◆ **Selected excerpt**:
════════

SSH Keys for Subversion

It turns out that my article on using SSH keys to speed login isn’t quite complete, assuming you’re using Subversion. You need to take one more step to enable Subversion (SVN) to use the private key generated by PuTTYgen: adding a line to Subversion’s configuration file.

(Note: I’ve now updated that article to include this item.)

Subversion’s configuration file is located in the Application Data directory under your user account. The full path is:

C:\Documents and Settings\{your windows user name}\Application Data\Subversion\config

Note that Application Data is a hidden folder, so to locate this file you must have Windows set to show hidden files and folders.

Open the config file in any plain text editor (such as Notepad) and add the following line:

ssh = $SVN_SSH plink.exe

plink.exe is the command-line link setup program that is included with PuTTY.

You’ll also need to make sure that the PuTTY directory is listed in your system’s Path.

Using SSH Keys to Speed Login

(Updated: added tip on stopping pageant DOS window from popping up, and integrated formerly separate post on using Subversion)

In a previous post, I described how to set up SSH access from a Windows system to a remote Linux server. With this basic setup, you have to enter your password every time you log in to the server, which is not unreasonable from a security perspective. But if you want to automate tasks and use deployment tools such as Capistrano, you’ll end up typing that password over and over again, even for a single deployment process. Fortunately, there is a mechanism to avoid this while still preserving good security. But, as with most such things in Windows, it takes a little effort to set it up.

════════

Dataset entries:
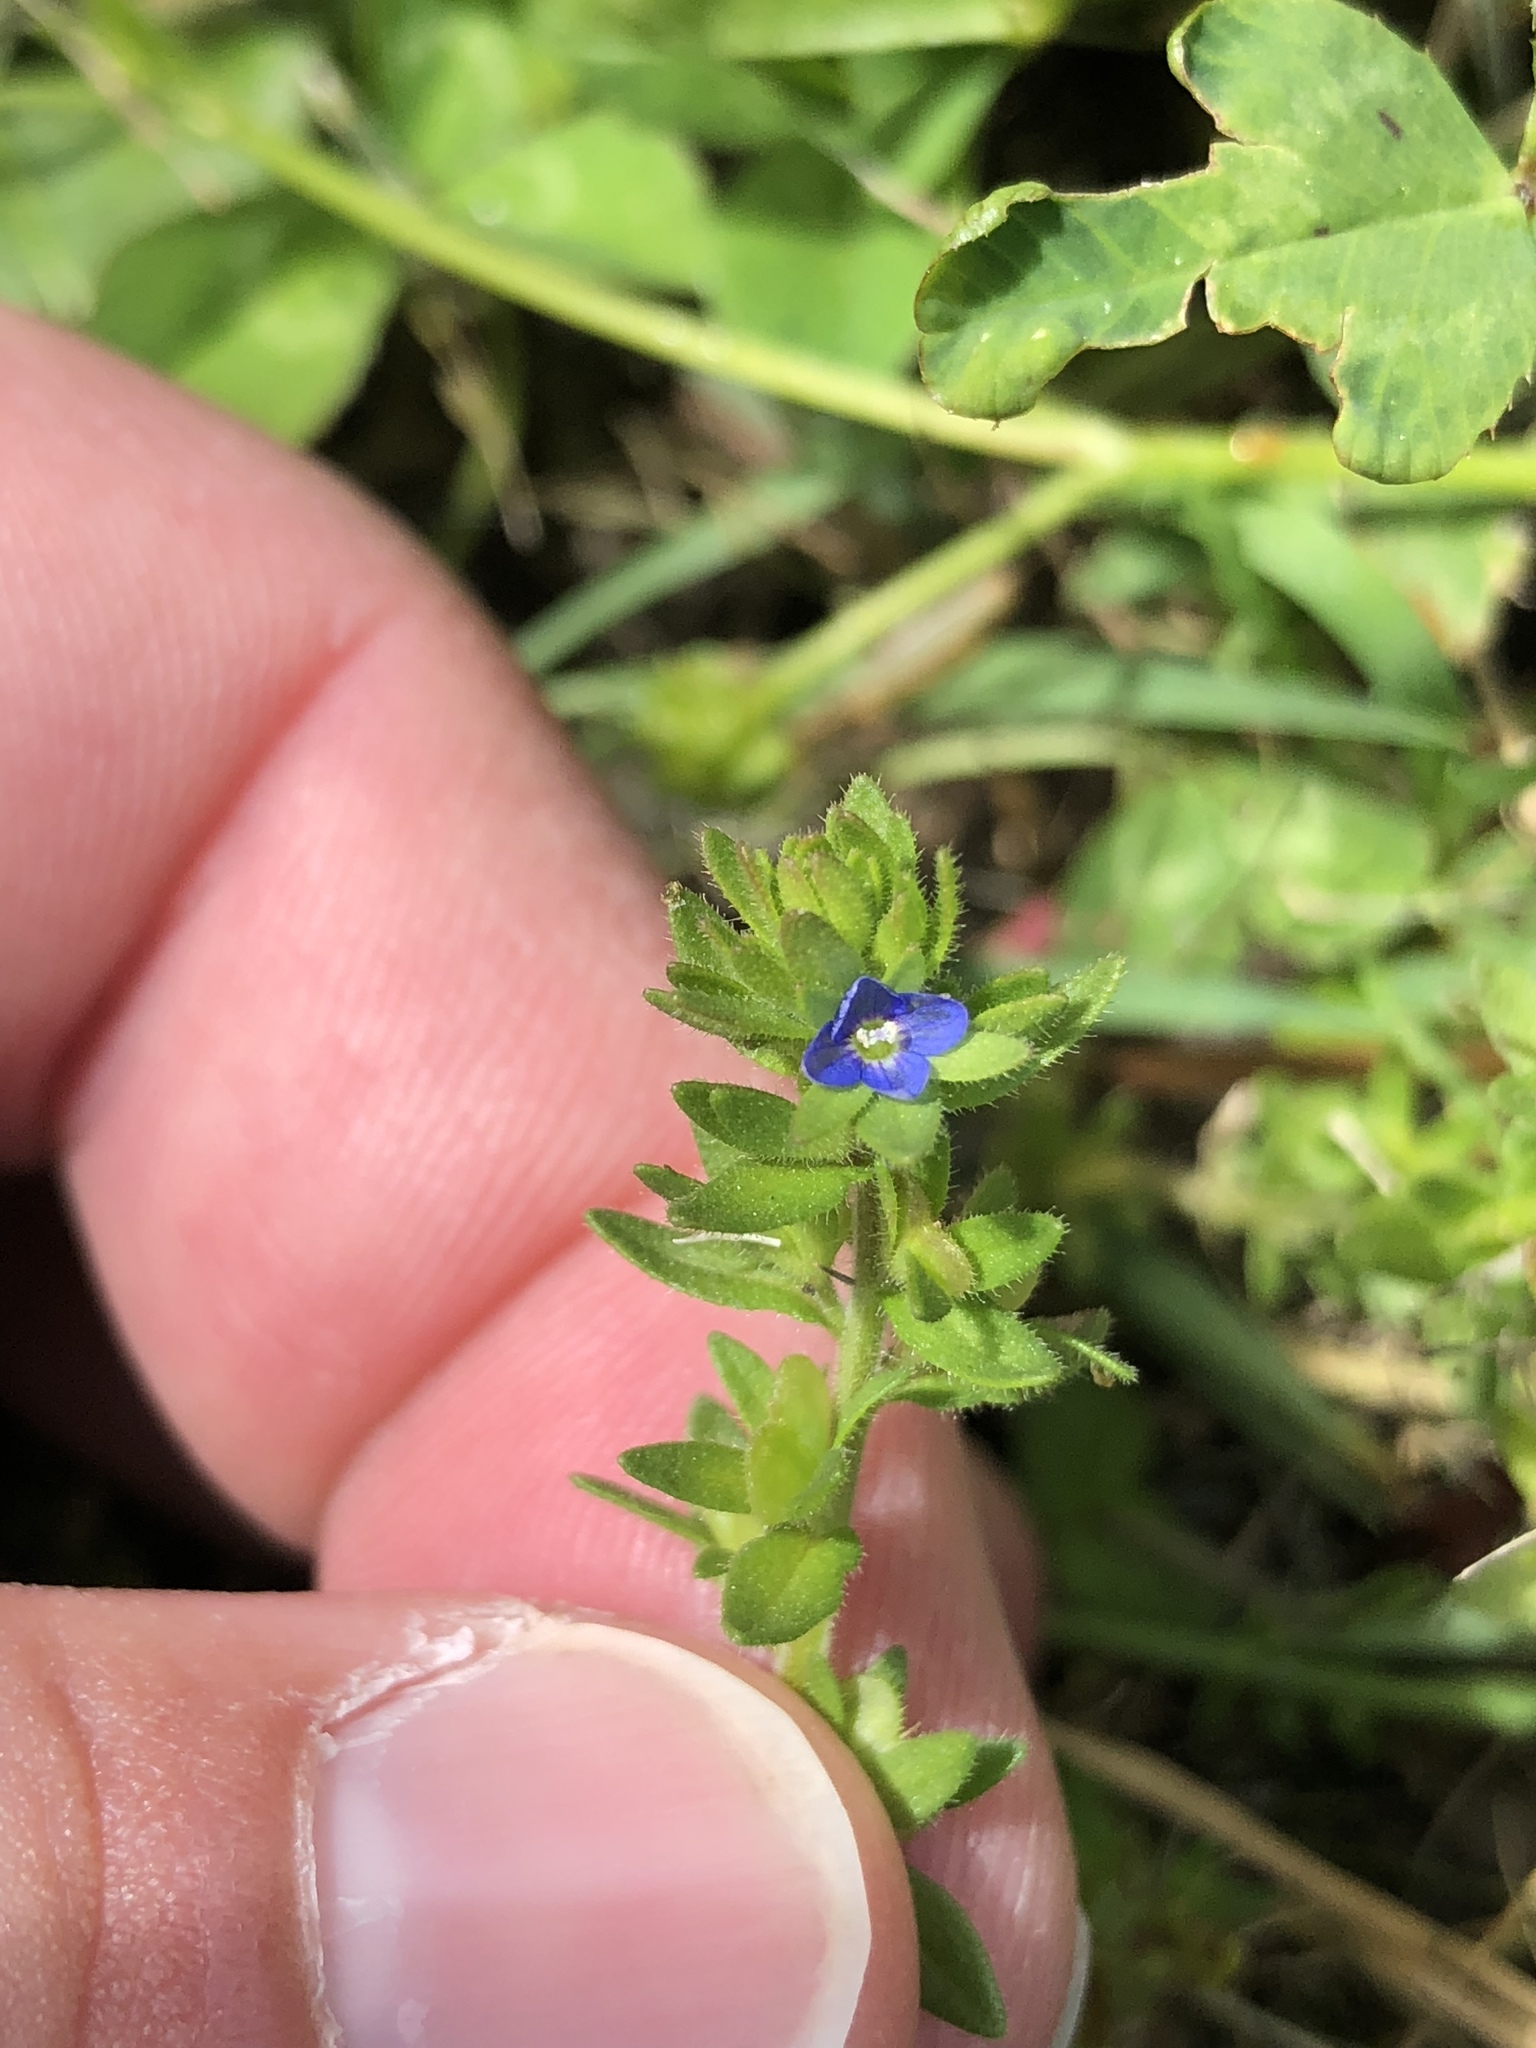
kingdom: Plantae
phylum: Tracheophyta
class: Magnoliopsida
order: Lamiales
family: Plantaginaceae
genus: Veronica
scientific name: Veronica arvensis
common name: Corn speedwell
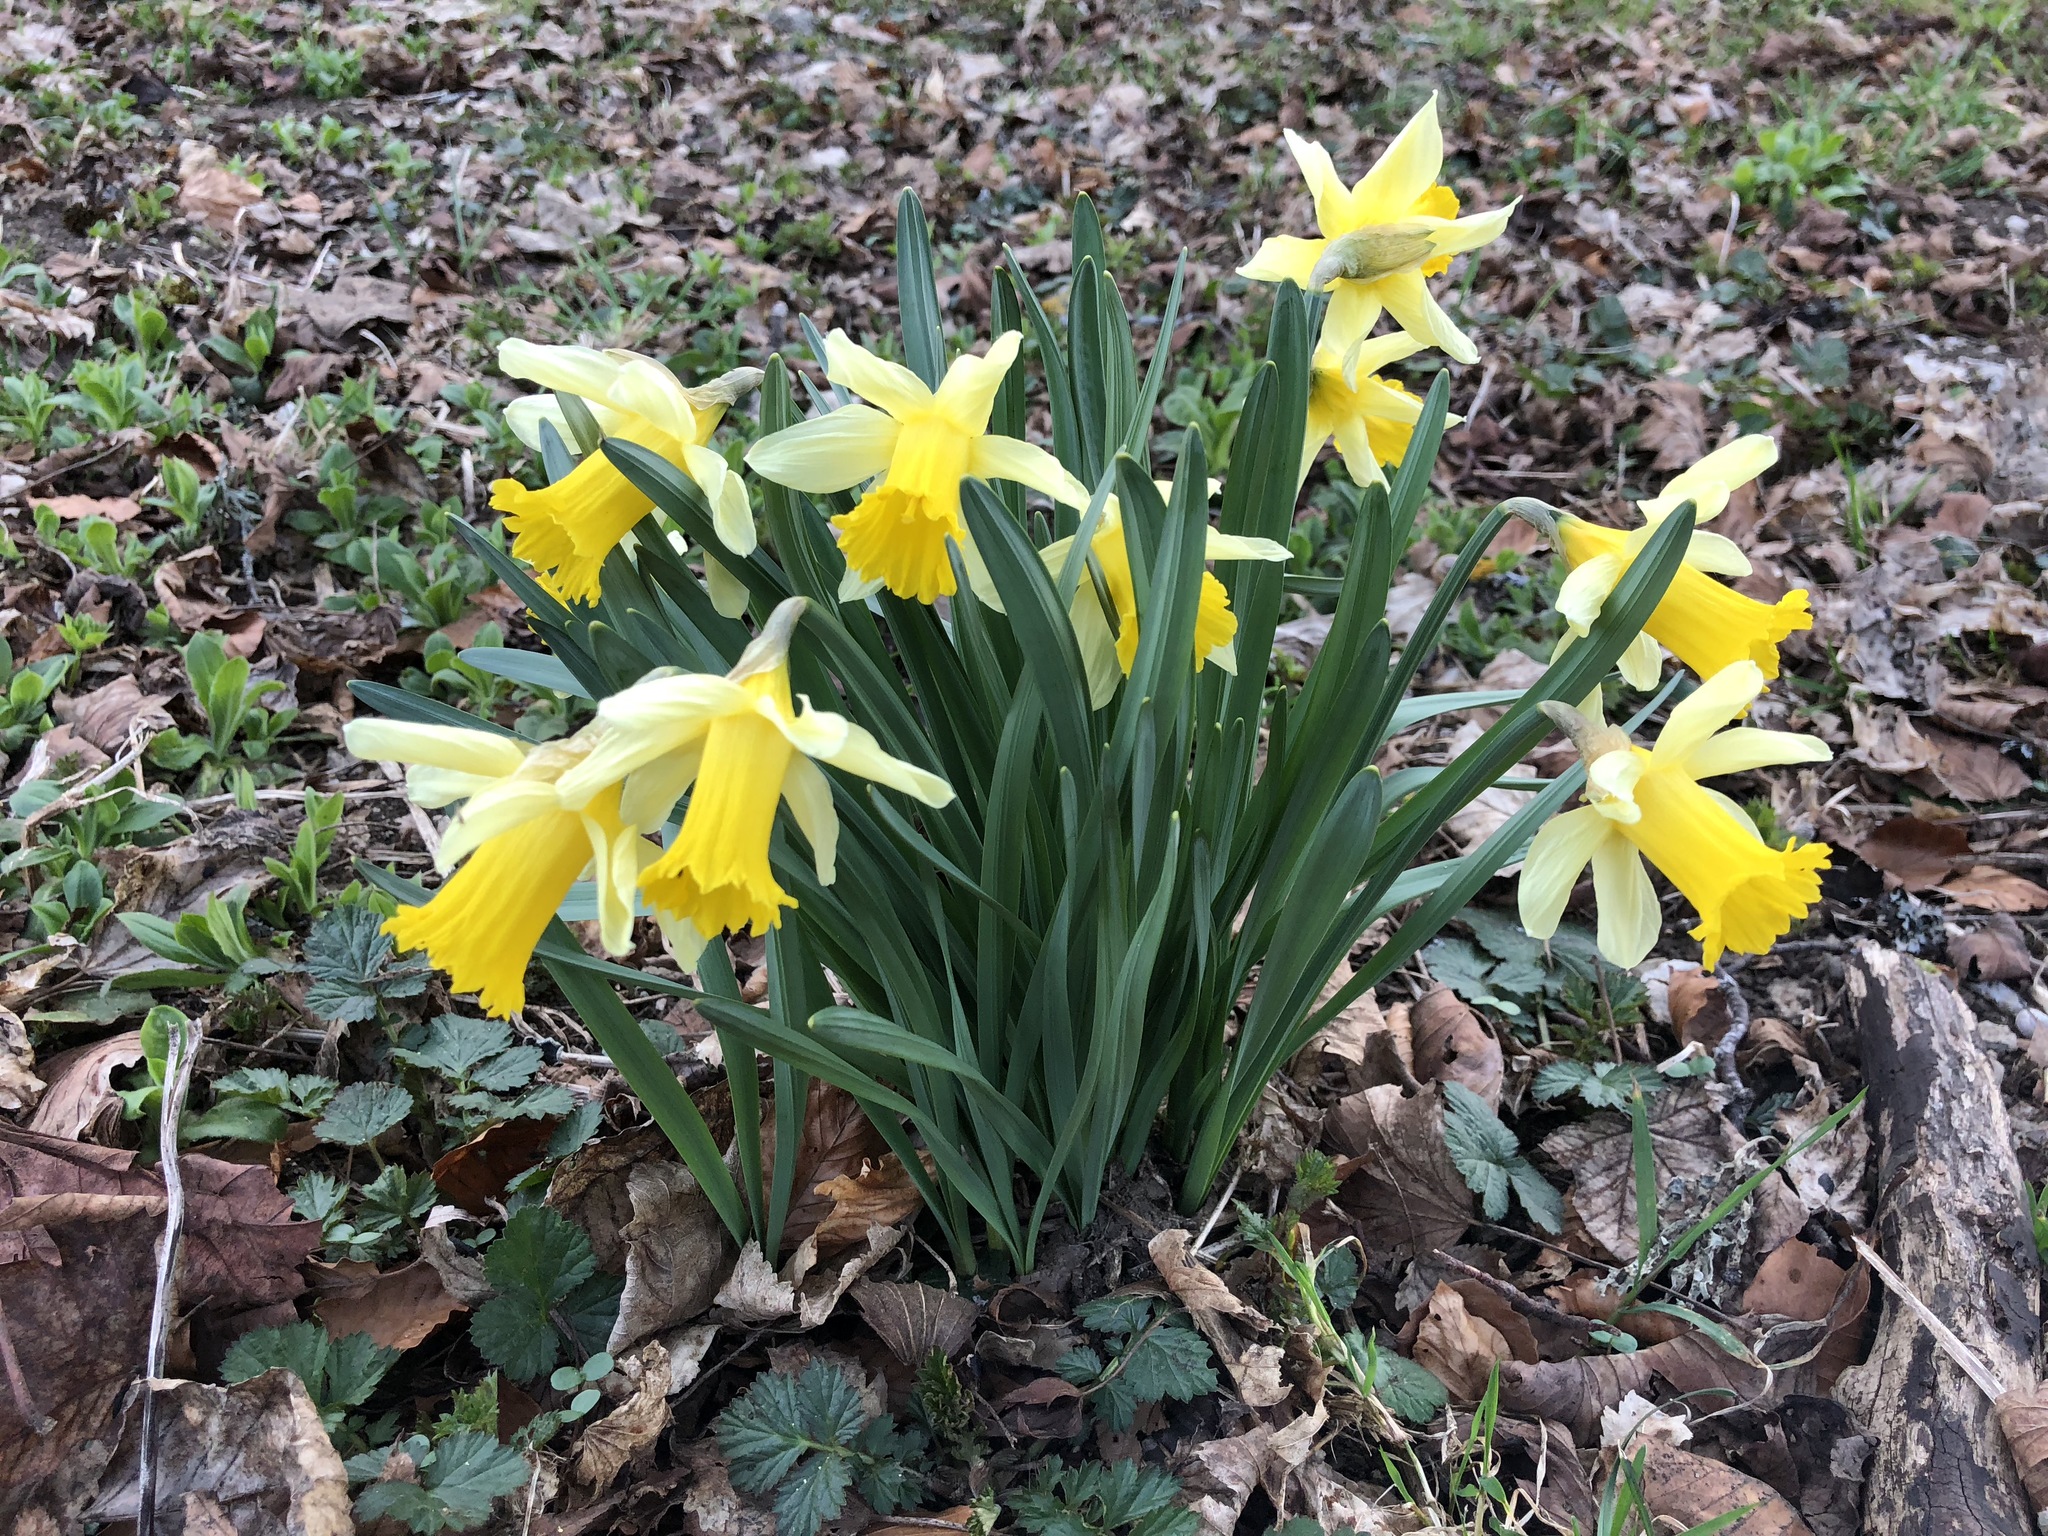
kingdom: Plantae
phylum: Tracheophyta
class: Liliopsida
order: Asparagales
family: Amaryllidaceae
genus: Narcissus
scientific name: Narcissus pseudonarcissus
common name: Daffodil
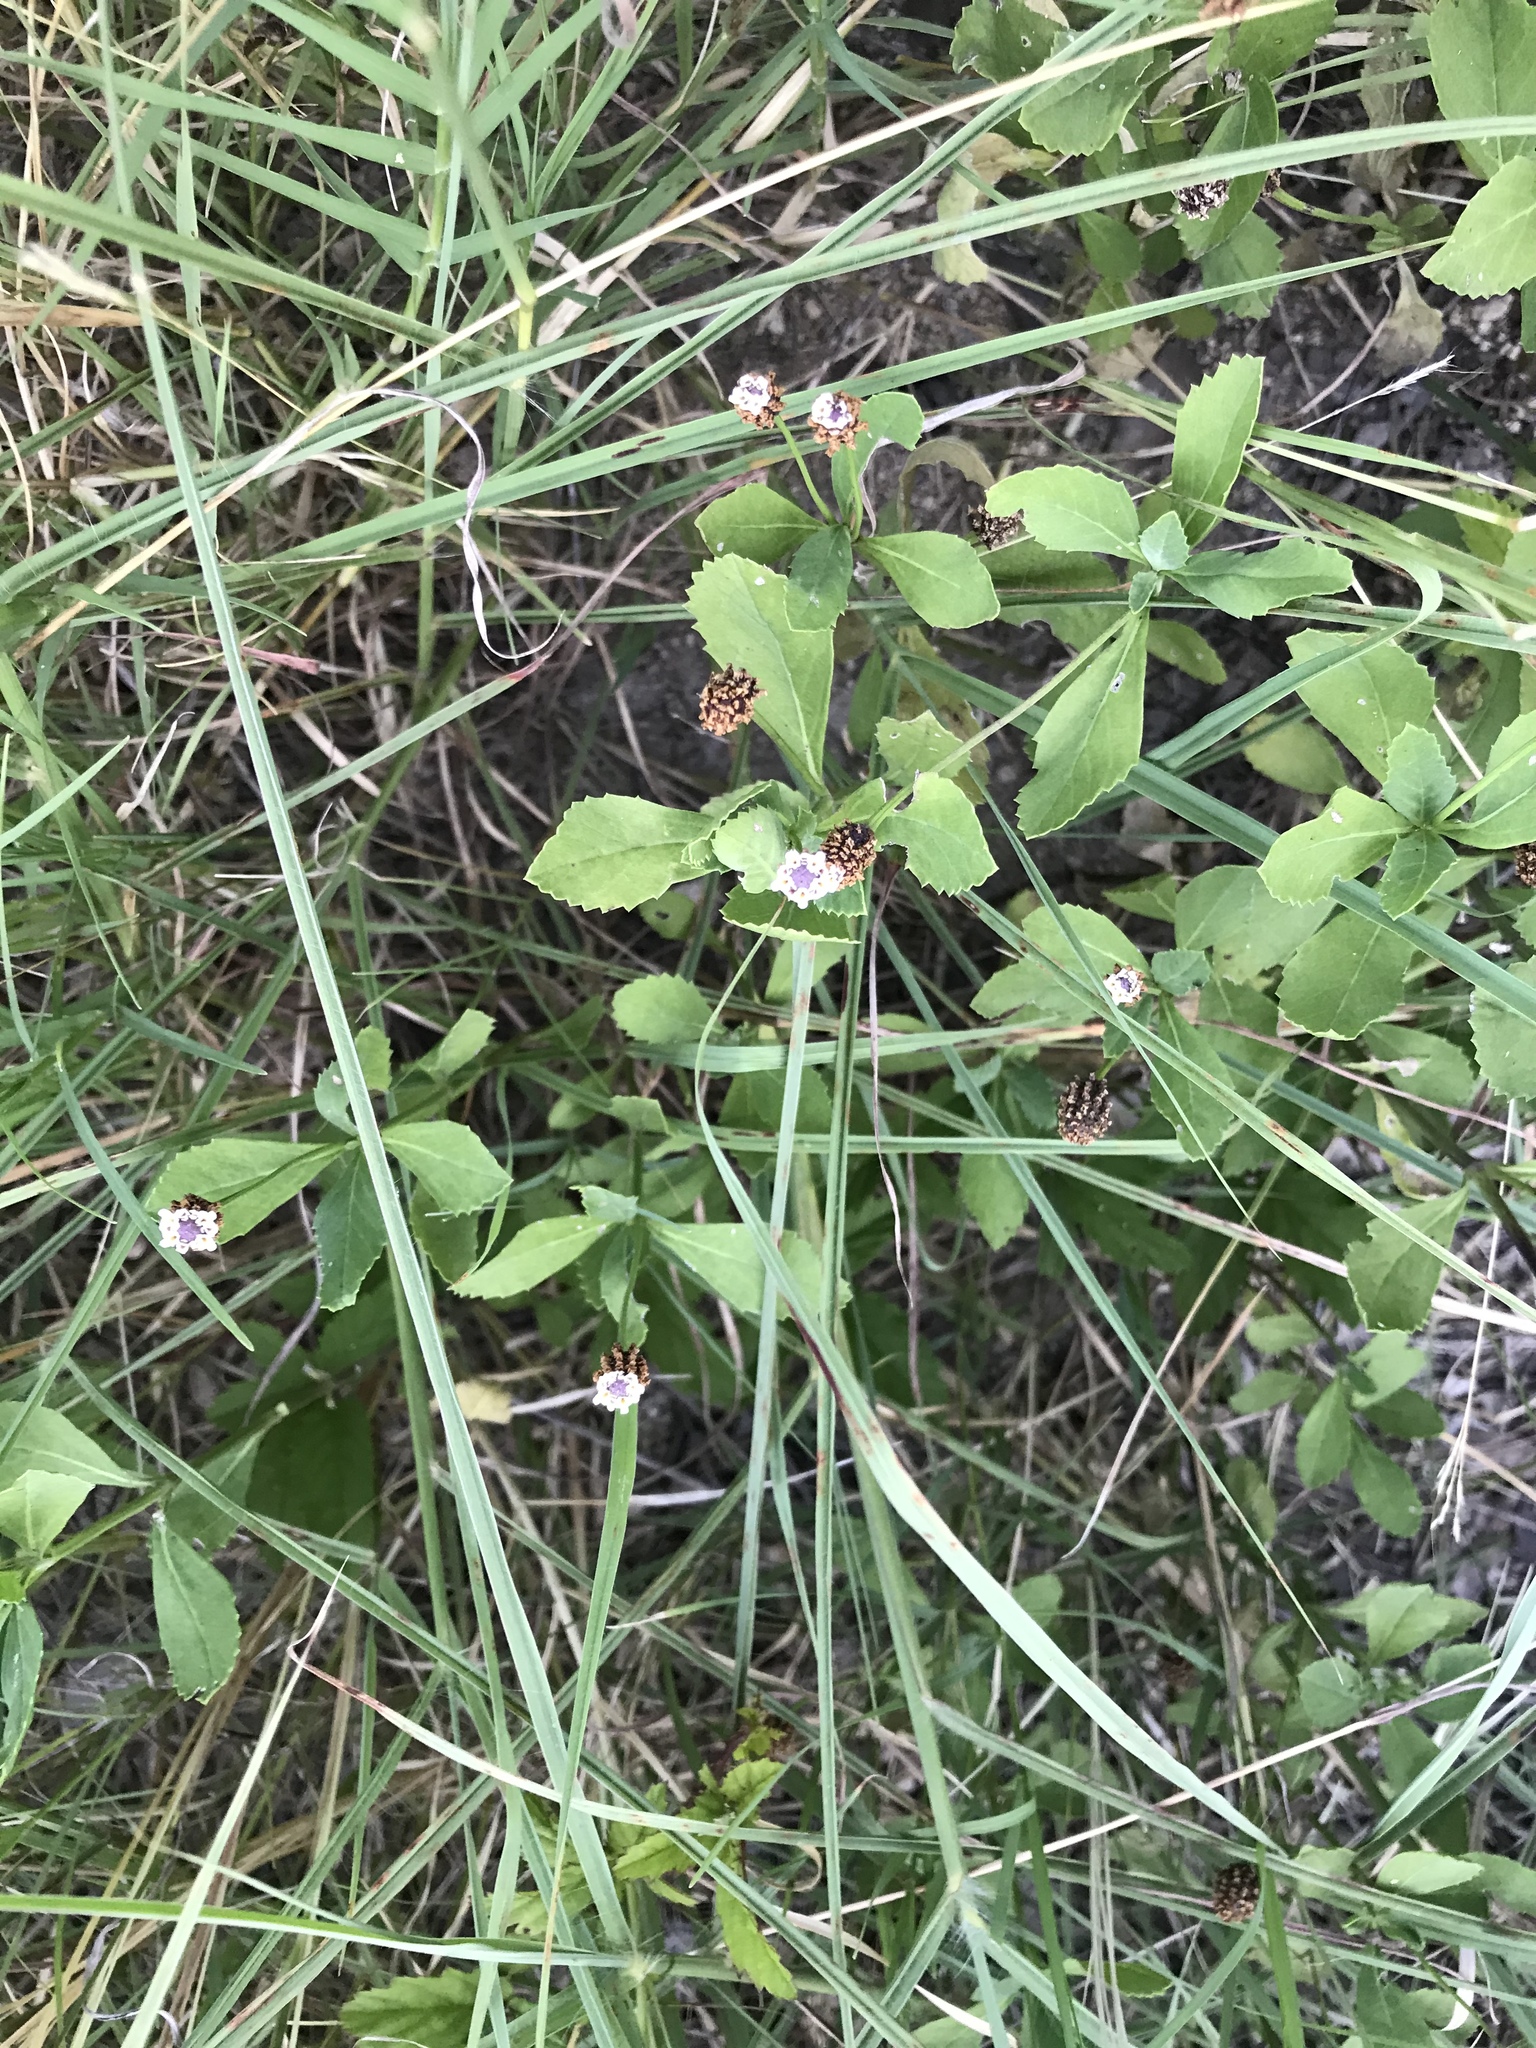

════════

◆ **Given task 1**: Decide whether each statement agrees with the Subversion excerpt, answering yes or no and quoting the deciding words: (a) The Subversion configuration file is kept in a hidden folder. (b) plink.exe comes with PuTTY. (c) With the basic SSH setup, the password has to be entered only once.
◆ **Given task 2**: Copy everything in the records from the line that contains "family: Plantaginaceae" down through the end of the records, both included, and leave the pictures out.
The excerpt and the records are separate material.

◆ **Written solution 1**:
(a) Yes: "Application Data is a hidden folder"
(b) Yes: "plink.exe is the command-line link setup program that is included with PuTTY"
(c) No: "you have to enter your password every time you log in to the server"

◆ **Written solution 2**:
family: Plantaginaceae
genus: Veronica
scientific name: Veronica arvensis
common name: Corn speedwell
kingdom: Plantae
phylum: Tracheophyta
class: Liliopsida
order: Asparagales
family: Amaryllidaceae
genus: Narcissus
scientific name: Narcissus pseudonarcissus
common name: Daffodil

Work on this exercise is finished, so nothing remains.